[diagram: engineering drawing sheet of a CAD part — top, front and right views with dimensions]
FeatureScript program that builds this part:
...
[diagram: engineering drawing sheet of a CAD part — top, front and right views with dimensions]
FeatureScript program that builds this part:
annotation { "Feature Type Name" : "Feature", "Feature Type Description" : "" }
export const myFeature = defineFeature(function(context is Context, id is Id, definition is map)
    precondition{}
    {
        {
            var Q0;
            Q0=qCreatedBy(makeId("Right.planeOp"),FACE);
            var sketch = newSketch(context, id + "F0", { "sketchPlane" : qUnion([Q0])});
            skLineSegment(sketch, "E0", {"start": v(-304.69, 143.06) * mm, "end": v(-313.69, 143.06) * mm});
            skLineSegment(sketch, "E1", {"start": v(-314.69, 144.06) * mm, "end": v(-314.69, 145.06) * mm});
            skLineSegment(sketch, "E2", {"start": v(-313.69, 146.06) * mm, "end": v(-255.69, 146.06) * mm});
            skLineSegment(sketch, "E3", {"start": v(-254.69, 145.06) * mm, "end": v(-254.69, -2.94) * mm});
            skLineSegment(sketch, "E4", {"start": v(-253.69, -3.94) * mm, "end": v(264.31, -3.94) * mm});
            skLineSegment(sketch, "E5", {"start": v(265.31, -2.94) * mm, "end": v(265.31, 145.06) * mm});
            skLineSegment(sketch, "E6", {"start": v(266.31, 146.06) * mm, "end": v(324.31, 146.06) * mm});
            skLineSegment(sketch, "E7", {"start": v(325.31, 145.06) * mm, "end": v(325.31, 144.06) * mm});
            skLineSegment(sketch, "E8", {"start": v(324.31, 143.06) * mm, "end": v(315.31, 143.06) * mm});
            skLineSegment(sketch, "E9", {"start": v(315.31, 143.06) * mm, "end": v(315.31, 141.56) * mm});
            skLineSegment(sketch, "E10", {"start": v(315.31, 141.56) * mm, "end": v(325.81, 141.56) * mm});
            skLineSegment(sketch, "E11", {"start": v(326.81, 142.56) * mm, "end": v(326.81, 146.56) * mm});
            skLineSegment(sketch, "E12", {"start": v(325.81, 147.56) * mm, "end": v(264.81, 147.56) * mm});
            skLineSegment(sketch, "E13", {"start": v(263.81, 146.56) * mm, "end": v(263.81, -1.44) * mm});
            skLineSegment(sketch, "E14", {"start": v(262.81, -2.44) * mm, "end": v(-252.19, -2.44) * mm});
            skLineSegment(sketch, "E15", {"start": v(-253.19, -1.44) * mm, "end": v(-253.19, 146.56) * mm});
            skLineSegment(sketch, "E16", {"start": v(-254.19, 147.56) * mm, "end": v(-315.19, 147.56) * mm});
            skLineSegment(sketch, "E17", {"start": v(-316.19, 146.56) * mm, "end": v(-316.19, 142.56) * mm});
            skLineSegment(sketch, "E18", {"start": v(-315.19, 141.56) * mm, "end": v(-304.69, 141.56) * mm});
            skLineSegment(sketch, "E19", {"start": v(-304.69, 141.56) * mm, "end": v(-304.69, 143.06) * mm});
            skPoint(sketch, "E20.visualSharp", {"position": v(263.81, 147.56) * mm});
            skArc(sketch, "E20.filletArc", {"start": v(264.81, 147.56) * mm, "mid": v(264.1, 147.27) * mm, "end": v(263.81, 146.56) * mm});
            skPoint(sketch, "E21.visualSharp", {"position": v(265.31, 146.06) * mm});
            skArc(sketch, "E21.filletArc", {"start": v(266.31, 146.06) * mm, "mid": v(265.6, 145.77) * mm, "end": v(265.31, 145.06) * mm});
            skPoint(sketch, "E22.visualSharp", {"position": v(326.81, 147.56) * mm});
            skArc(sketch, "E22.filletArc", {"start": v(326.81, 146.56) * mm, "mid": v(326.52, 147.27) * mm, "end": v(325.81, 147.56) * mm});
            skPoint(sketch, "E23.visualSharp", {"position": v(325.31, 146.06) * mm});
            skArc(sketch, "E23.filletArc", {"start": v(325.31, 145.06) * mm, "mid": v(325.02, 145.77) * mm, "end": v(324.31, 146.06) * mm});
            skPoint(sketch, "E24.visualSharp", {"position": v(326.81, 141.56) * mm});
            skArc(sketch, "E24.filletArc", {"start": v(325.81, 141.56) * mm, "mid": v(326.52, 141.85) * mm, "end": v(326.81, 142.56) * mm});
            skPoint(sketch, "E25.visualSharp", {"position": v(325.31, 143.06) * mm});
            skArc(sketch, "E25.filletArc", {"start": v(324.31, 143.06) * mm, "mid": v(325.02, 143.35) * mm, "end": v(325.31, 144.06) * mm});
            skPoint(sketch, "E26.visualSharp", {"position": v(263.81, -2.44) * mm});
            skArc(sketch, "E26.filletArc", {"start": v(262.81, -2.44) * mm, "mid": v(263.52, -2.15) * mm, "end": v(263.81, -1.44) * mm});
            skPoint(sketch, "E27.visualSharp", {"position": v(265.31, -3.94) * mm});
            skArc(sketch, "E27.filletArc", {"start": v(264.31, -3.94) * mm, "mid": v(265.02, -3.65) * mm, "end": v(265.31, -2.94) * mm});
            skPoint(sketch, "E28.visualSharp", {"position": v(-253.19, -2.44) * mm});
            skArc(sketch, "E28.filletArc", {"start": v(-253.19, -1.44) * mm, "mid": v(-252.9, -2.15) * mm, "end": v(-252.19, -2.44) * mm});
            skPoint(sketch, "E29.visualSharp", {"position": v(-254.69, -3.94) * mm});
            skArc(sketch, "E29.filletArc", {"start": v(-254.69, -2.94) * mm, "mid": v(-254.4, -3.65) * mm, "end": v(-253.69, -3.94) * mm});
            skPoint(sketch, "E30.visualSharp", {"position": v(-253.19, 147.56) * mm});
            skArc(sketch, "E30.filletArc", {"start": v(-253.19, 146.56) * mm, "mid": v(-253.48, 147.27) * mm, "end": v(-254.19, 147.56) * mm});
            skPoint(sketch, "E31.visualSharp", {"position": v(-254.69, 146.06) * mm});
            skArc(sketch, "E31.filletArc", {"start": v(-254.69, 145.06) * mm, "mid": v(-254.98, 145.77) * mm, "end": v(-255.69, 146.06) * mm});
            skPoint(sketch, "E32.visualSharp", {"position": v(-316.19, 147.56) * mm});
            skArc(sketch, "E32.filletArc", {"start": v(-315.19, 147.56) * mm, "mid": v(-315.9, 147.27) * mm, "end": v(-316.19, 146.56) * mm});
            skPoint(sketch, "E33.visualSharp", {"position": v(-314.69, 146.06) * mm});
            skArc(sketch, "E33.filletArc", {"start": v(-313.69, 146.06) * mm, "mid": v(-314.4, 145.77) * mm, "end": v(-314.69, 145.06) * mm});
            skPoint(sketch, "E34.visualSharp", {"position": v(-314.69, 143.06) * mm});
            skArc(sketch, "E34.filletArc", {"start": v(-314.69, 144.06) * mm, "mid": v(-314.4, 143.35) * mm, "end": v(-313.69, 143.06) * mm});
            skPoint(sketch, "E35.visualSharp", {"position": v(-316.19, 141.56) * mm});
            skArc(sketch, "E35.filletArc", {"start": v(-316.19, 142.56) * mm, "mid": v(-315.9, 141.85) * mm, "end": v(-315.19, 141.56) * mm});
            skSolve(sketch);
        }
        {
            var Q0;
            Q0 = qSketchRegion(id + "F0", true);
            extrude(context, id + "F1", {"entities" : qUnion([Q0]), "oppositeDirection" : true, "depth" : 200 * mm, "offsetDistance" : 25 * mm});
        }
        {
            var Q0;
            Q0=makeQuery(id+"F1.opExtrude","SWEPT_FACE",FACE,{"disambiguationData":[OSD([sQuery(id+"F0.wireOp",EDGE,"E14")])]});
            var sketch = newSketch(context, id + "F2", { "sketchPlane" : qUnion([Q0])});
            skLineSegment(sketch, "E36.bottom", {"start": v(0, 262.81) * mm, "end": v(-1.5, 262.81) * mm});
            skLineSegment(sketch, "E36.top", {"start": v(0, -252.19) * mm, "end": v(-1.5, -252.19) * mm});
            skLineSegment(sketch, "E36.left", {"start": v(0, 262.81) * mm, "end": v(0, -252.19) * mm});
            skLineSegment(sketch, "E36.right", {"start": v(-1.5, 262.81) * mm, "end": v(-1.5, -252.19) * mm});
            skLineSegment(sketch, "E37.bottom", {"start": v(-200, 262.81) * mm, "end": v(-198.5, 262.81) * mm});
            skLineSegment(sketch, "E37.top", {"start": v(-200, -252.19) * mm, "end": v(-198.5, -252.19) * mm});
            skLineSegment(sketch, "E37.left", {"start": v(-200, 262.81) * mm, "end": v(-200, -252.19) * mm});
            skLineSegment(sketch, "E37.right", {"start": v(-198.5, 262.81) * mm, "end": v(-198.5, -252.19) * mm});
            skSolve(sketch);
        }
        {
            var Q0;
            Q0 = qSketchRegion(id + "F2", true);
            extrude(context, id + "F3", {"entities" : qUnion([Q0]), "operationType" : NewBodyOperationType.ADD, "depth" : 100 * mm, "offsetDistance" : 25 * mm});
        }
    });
---
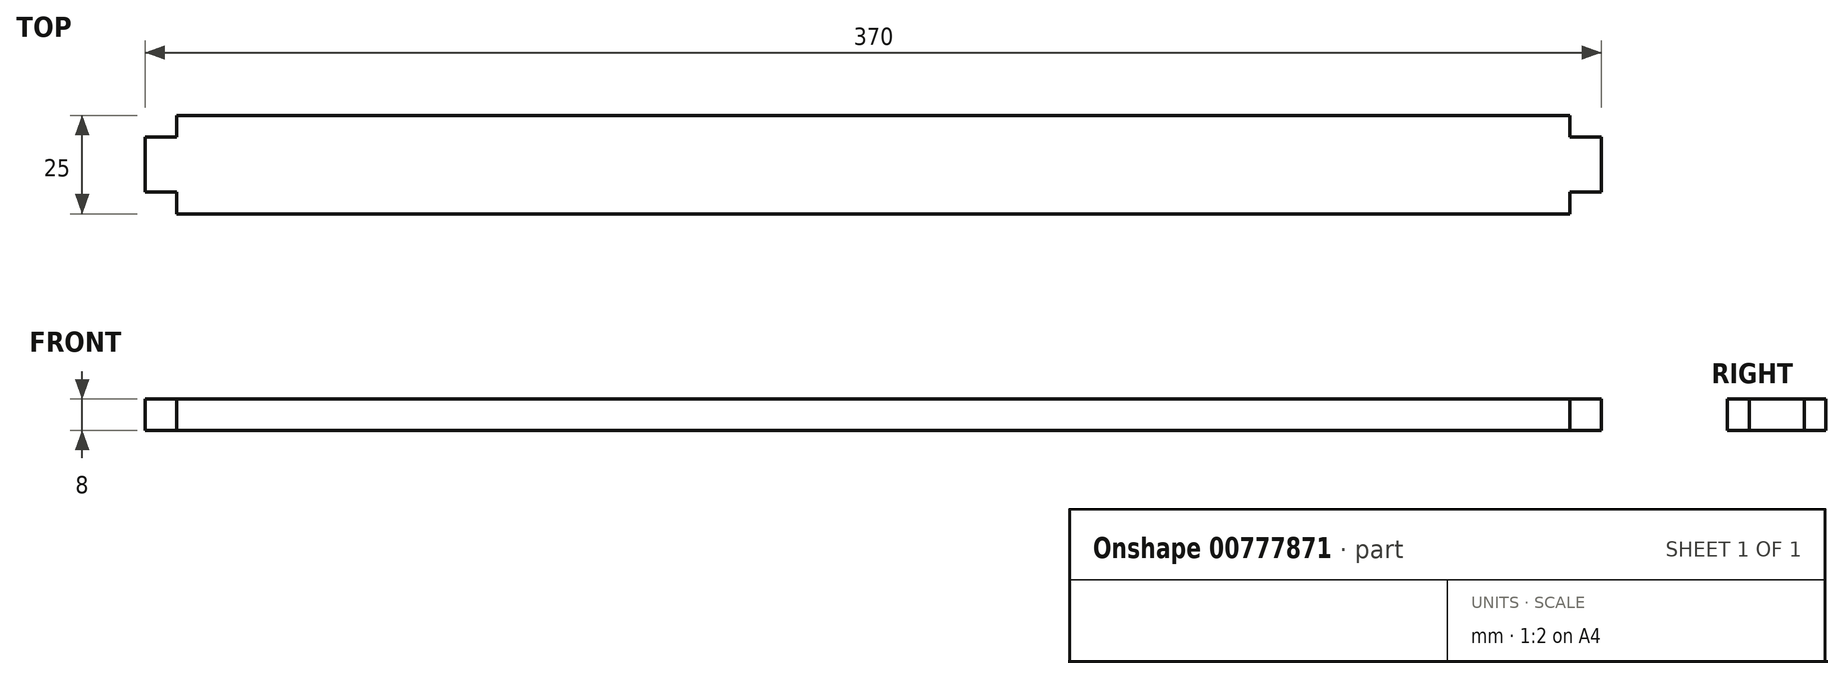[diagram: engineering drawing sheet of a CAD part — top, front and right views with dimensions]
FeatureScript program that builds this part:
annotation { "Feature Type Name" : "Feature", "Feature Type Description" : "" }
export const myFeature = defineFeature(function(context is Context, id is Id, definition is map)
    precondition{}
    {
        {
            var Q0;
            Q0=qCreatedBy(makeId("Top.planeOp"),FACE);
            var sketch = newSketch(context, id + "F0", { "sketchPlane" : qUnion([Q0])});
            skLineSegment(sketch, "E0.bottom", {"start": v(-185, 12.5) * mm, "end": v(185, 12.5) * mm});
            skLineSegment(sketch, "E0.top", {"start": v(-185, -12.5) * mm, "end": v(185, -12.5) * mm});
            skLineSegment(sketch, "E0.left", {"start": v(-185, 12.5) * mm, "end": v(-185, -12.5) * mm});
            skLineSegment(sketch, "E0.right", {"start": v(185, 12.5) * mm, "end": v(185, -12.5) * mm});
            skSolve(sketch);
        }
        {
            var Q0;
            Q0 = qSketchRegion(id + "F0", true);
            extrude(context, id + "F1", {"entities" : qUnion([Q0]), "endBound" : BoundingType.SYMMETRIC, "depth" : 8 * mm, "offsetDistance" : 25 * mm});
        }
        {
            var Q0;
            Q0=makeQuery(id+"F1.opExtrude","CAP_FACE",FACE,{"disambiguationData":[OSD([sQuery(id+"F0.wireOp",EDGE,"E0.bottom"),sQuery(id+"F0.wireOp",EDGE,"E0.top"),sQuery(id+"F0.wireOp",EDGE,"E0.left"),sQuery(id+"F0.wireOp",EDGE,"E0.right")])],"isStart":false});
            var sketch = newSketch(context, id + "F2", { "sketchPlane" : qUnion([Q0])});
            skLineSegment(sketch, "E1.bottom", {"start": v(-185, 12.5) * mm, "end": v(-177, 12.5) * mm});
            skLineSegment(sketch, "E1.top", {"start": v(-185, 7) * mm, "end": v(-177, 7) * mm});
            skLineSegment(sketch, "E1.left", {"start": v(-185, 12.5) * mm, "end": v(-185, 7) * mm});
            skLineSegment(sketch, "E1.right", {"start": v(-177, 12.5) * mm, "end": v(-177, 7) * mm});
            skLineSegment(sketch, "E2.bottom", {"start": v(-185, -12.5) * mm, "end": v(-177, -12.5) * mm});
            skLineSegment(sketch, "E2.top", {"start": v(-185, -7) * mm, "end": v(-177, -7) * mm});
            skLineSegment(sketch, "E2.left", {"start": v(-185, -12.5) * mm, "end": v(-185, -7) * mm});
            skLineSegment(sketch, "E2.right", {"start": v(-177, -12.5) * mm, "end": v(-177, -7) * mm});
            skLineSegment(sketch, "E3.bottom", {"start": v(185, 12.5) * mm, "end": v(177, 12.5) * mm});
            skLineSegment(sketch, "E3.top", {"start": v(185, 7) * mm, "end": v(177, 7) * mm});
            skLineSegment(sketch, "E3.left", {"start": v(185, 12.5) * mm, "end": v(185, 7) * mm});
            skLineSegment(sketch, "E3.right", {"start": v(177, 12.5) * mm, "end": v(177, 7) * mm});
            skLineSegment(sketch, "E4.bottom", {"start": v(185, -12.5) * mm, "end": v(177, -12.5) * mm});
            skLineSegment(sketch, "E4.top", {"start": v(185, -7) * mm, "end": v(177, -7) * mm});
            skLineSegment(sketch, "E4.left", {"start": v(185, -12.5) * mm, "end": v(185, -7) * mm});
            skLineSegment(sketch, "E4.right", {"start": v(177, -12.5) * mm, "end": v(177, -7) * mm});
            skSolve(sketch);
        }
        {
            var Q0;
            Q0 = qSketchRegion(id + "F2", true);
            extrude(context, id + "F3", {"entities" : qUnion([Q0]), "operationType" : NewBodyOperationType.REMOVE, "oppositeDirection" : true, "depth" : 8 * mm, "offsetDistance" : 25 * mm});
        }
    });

TASK TO COMPLETE
Which lines in the records above contain the string "oppositeDirection"? Identify each one and copy it in full.

SOLUTION TO THIS TASK
            extrude(context, id + "F1", {"entities" : qUnion([Q0]), "oppositeDirection" : true, "depth" : 200 * mm, "offsetDistance" : 25 * mm});
            extrude(context, id + "F3", {"entities" : qUnion([Q0]), "operationType" : NewBodyOperationType.REMOVE, "oppositeDirection" : true, "depth" : 8 * mm, "offsetDistance" : 25 * mm});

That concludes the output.